··· MATERIAL PROVIDED ···

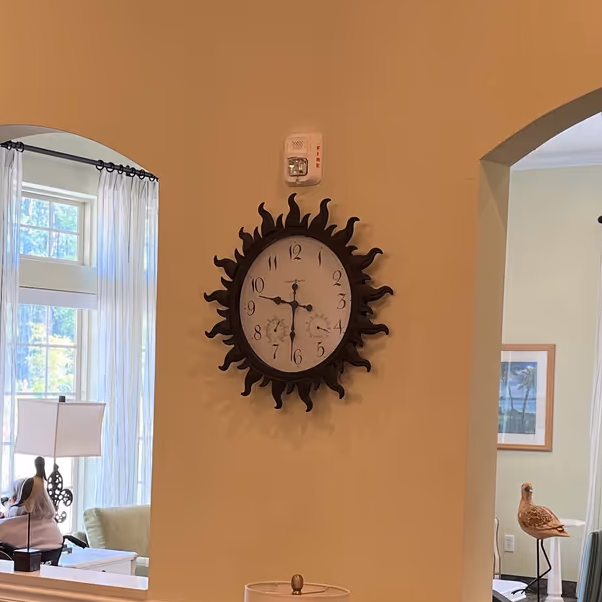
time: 9:31
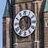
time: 12:35
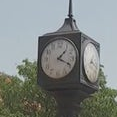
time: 1:18
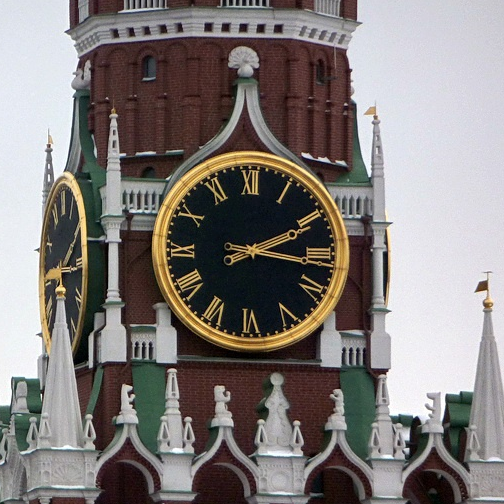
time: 2:16
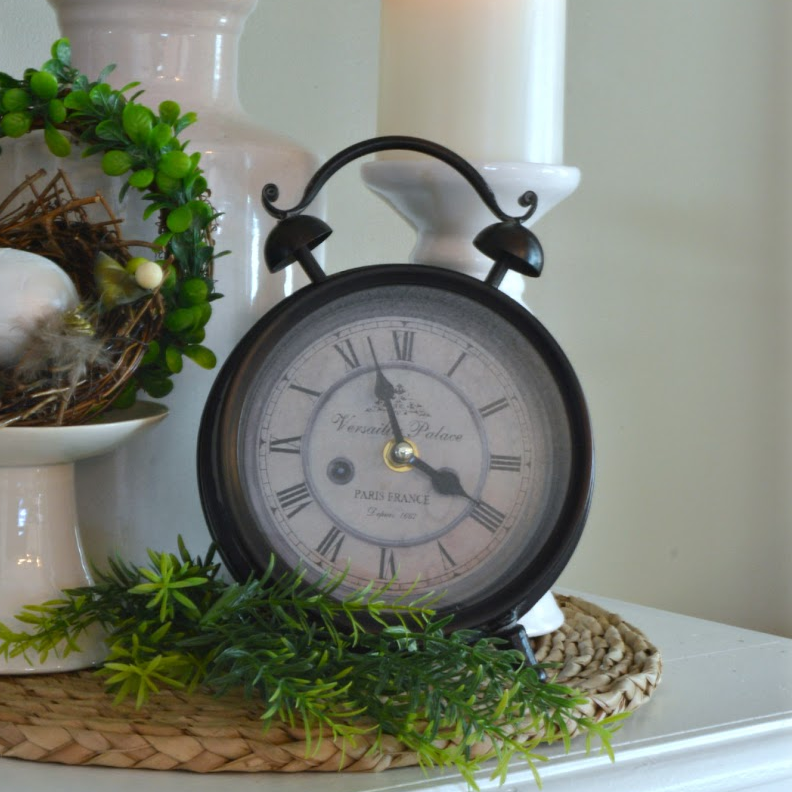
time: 3:57
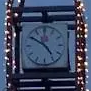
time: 4:50
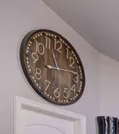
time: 11:13
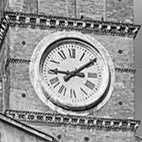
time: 9:09
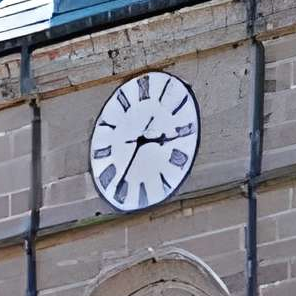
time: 7:16
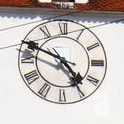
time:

···

Copy out every line above word for word, but leave out the pictures.

time: 9:31
time: 12:35
time: 1:18
time: 2:16
time: 3:57
time: 4:50
time: 11:13
time: 9:09
time: 7:16
time:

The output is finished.